Allen and a colleague had written about this matter before, yet it became clear that Kennedy’s two “big bills”—as commentators at the time referred to JFK’s tax-cut and civil rights proposals—had a common essence that historiography had passed over.
Kennedy revealed what this essence was, in one of the last speeches of his life, in November 1963: “No one gains from a full employment program if there is no employment to be had; no one gains from by being admitted to a lunch counter if he has no money to spend; no one gains from attending a better school if he doesn’t have a job after graduation.”
Slow economic growth, as JFK laid out in this and many speeches in support of his tax-rate-cut bill, meant that the civil rights revolution would probably never be accomplished. An insufficiency of jobs and wealth would make the white majority hunker down and make sure it got theirs—at the necessary expense of African Americans. Given good economic growth, however, the civil rights revolution stood to be realized. An abundance of jobs and income would prompt whites (in the main) to find it unnecessary to hoard jobs for themselves while welcoming African Americans into the workplace.
JFK knew that his marginal tax cut, with major rate cuts on high earners in particular, would free up so much capital for real-world investment that a doubling to a 5% rate of growth would result—exactly what happened, by the way, in the 1960s. And the cascade of new jobs by virtue of the growth would unlock the civil rights problem. Chicago Mayor Richard Daley represented this view, on the phone with LBJ six months after the tax cut passed in 1964, when the president had asked him if working-class whites were afraid that “the Negro” was going to take their jobs. Daley replied, “No, because fortunately, we…haven’t had too much unemployment…[W]e have been bringing into the skilled building trades Negro members, and this they appreciate very much….I really believe that when it comes to the actual vote the [average workers] will be concerned about the prosperity.”
There it was: prosperity brokered by a supply-side (as we would call it today) tax-rate cut would melt resistance to civil rights.
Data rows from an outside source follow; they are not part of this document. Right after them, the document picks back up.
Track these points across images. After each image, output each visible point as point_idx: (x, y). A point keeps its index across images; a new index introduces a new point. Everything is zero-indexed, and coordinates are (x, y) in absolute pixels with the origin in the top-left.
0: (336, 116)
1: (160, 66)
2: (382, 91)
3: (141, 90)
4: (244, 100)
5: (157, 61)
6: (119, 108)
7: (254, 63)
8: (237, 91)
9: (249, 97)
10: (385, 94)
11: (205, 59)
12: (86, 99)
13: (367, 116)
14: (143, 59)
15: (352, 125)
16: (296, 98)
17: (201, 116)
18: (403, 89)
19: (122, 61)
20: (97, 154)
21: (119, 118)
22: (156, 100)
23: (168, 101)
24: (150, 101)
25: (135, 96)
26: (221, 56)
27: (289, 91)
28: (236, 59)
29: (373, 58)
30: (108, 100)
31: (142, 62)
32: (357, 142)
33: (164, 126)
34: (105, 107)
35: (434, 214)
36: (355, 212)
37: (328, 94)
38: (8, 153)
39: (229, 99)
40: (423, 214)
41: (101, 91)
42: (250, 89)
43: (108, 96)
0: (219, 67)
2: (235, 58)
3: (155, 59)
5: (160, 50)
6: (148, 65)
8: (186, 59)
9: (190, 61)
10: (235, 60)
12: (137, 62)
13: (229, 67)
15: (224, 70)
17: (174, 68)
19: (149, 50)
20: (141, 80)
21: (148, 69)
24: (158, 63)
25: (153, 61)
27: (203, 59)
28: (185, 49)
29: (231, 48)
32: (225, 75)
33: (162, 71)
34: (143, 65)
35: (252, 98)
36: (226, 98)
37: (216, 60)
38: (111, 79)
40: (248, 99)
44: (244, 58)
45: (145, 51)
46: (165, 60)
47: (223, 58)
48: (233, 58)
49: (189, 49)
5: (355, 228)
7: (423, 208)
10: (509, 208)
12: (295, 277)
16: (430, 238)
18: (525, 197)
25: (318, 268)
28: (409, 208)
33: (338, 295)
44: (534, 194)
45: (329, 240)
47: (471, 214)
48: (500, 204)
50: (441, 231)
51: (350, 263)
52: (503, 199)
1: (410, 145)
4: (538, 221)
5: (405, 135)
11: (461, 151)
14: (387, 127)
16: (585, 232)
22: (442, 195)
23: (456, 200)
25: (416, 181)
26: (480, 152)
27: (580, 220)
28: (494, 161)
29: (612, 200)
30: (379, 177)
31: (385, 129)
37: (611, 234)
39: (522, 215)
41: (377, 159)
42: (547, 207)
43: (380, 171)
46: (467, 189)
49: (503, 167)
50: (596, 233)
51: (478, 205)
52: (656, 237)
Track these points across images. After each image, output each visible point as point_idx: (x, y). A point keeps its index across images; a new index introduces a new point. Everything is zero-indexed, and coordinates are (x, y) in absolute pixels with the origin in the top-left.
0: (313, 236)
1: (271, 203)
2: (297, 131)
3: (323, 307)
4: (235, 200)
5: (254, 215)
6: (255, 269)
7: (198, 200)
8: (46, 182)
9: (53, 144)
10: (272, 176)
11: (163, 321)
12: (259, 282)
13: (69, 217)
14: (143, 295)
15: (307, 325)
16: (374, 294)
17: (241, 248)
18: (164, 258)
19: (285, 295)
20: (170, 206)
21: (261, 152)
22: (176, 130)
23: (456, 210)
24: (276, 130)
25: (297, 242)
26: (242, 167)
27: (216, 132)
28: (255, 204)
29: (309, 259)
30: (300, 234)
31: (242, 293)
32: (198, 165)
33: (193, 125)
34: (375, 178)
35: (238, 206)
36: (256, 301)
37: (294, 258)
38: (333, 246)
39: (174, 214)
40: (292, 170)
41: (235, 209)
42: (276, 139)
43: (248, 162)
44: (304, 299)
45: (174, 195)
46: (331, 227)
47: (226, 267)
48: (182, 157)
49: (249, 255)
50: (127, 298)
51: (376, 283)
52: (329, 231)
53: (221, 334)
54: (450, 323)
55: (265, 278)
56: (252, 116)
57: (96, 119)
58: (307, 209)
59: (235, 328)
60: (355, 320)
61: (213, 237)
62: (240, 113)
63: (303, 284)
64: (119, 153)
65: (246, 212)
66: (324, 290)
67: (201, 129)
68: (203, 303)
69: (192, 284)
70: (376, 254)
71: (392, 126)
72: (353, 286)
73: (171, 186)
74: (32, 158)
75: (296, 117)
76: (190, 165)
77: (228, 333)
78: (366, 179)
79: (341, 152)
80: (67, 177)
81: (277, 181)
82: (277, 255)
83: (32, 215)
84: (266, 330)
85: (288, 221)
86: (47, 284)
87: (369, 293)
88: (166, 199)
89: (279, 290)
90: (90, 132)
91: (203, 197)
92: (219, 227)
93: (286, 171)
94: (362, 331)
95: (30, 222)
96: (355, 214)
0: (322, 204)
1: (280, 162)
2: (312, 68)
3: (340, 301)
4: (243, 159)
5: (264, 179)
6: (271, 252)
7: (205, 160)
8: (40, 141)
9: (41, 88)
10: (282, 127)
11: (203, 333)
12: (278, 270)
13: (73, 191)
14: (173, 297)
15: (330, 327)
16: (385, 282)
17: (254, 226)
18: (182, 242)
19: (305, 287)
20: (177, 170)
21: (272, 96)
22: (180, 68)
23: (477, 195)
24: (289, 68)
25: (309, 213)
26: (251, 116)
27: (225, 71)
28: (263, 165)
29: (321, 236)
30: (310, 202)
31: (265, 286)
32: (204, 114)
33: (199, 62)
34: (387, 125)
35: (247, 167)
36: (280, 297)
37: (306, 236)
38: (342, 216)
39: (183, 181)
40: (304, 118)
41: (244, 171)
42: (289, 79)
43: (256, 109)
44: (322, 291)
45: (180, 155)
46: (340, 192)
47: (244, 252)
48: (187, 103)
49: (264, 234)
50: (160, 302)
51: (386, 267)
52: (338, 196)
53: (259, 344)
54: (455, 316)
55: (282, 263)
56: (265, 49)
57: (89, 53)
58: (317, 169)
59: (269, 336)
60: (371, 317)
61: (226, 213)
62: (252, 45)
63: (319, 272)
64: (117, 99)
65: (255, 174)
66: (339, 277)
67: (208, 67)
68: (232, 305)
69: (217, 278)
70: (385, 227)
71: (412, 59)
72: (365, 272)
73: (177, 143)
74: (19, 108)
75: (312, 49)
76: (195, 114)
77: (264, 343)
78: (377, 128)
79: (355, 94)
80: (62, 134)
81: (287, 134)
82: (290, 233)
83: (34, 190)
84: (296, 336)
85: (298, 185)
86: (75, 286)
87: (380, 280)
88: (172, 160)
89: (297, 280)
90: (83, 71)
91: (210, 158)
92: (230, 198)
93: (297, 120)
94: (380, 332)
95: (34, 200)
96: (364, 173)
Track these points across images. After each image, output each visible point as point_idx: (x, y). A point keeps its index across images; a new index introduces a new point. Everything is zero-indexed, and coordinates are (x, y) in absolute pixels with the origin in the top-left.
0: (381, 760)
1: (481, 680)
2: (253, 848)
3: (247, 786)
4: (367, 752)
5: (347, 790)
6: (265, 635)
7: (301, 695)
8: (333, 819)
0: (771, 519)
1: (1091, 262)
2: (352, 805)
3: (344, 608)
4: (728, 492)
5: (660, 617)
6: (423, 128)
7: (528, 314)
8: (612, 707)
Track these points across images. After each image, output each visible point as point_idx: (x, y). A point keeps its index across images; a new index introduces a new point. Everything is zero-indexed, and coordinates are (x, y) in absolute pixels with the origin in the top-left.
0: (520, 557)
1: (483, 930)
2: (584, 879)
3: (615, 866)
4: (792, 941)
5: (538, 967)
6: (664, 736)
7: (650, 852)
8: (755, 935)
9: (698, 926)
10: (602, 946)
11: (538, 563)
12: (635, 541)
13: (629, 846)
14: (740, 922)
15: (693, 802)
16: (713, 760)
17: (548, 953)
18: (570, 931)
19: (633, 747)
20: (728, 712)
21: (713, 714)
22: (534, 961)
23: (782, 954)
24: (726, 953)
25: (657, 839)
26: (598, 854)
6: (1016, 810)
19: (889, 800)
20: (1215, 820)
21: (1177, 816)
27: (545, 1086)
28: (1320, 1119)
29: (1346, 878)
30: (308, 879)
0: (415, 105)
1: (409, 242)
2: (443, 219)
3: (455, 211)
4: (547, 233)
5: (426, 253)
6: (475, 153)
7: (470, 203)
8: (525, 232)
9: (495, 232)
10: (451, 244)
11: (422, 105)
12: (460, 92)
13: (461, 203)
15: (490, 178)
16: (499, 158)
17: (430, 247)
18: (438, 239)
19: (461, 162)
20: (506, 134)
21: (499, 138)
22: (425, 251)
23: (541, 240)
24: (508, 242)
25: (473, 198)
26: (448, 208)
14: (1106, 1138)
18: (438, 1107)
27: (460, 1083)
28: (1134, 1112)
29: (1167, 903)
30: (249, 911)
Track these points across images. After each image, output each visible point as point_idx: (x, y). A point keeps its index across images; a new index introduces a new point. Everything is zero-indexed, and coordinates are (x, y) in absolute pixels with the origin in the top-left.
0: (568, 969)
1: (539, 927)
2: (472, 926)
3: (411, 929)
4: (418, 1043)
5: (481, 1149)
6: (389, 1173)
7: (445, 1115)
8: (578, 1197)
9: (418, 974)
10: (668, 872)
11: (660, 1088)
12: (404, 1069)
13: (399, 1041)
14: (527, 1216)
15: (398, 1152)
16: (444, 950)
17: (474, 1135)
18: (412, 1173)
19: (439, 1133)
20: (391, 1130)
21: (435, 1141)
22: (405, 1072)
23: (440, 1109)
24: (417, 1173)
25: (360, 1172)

The civil rights act of ’64 was not so much a “force bill” making white Americans welcome blacks into jobs and accommodations, as a blessing of conditions independently arrived at by the blooming of prosperity.
The disturbing part of the story concerns those who opposed Kennedy’s tax cut in 1963 and 1964. Not the minority Republicans unsure about prospective budget deficits, but far more important, in view of the bill’s legislative fate, the reflexive segregationists from the South.
The likes of Democrats Harry Byrd, Albert Gore Sr., Howard Smith, and James Eastland in Congress appeared to grasp all too well the point Kennedy was after. If JFK’s tax-rate cut passed and big-time prosperity ensued, the cause of segregation would lose functional allies, namely the labor unions and the Northern white working class that had been reserving jobs for whites in the slow-growth President Eisenhower years (we are apt to forget that there were three recessions from 1953-60 and a rather pitiful growth rate of 2.5%). Indeed, the enormously notable March on Washington of August 1963, that of Martin Luther King’s “I Have A Dream” speech, laid out the aims of both of JFK’s “big bills.” The event’s subtitle was “For Jobs and Freedom.”